The Role of
cupsomatic/foomatic
cupsomatic
filters may be the most widely used on CUPS
installations. You must be clear that these were not
developed by the CUPS people. They are a third-party add-on to
CUPS. They utilize the traditional Ghostscript devices to render jobs
for CUPS. When troubleshooting, you should know about the
difference. Here the whole rendering process is done in one stage,
inside Ghostscript, using an appropriate device for the target
printer.
cupsomatic
uses PPDs that are generated from the Foomatic
Printer & Driver Database at Linuxprinting.org.
You can recognize these PPDs from the line calling the
cupsomatic
filter:
*cupsFilter: "application/vnd.cups-postscript 0 cupsomatic"
You may find this line among the first 40 or so lines of the PPD
file. If you have such a PPD installed, the printer shows up in the
CUPS Web interface with a
foomatic
namepart for
the driver description.
cupsomatic
is a Perl script that runs
Ghostscript with all the complicated command-line options
autoconstructed from the selected PPD and command line options give to
the print job.
However,
cupsomatic
is now deprecated. Its PPDs (especially the first
generation of them, still in heavy use out there) are not meeting the
Adobe specifications. You might also suffer difficulties when you try
to download them with “Point'n'Print” to Windows clients. A better
and more powerful successor is now in a stable beta-version: it is called
foomatic-rip
. To use
foomatic-rip
as a filter with CUPS, you need the new type of PPDs, which
have a similar but different line:
*cupsFilter: "application/vnd.cups-postscript 0 foomatic-rip"
The PPD-generating engine at Linuxprinting.org has been revamped.

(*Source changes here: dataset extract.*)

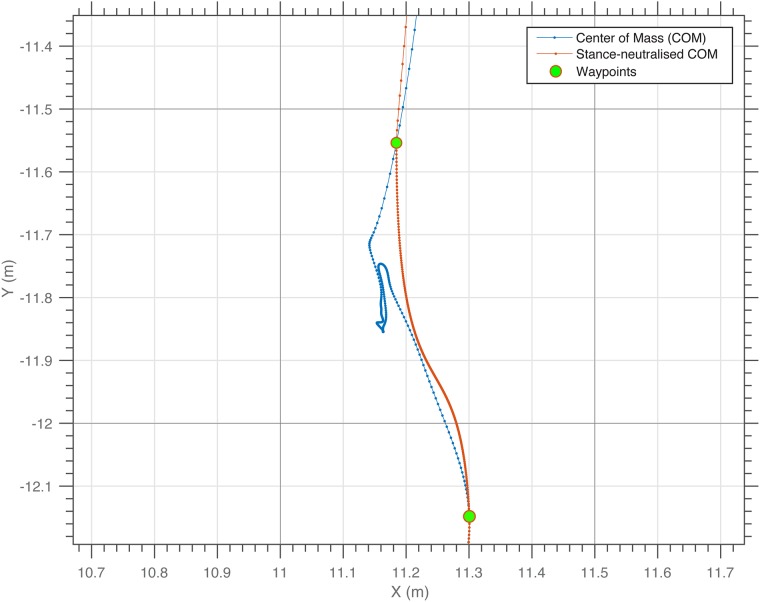
Stance-neutralization with waypoint method.The blue trajectory represents the actual horizontal movement of the center of mass (COM). In the example shown, the athlete moves from south to north and briefly stops in the center. Even if the athlete is standing still (both feet on the ground for a certain time), the COM trajectory would lead to artificial accumulating distances that are measured. The waypoint method (red trajectory) suppresses the micro movements that are not relevant for the gross motion.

The new PPDs comply with the Adobe spec. They also provide a
new way to specify different quality levels (hi-res photo, normal
color, grayscale, and draft) with a single click, whereas before you
could have required five or more different selections (media type,
resolution, inktype, and dithering algorithm). There is support for
custom-size media built in. There is support to switch
print options from page to page in the middle of a job. And the
best thing is that the new foomatic-rip works seamlessly with all
legacy spoolers too (like LPRng, BSD-LPD, PDQ, PPR, and so on), providing
for them access to use PPDs for their printing.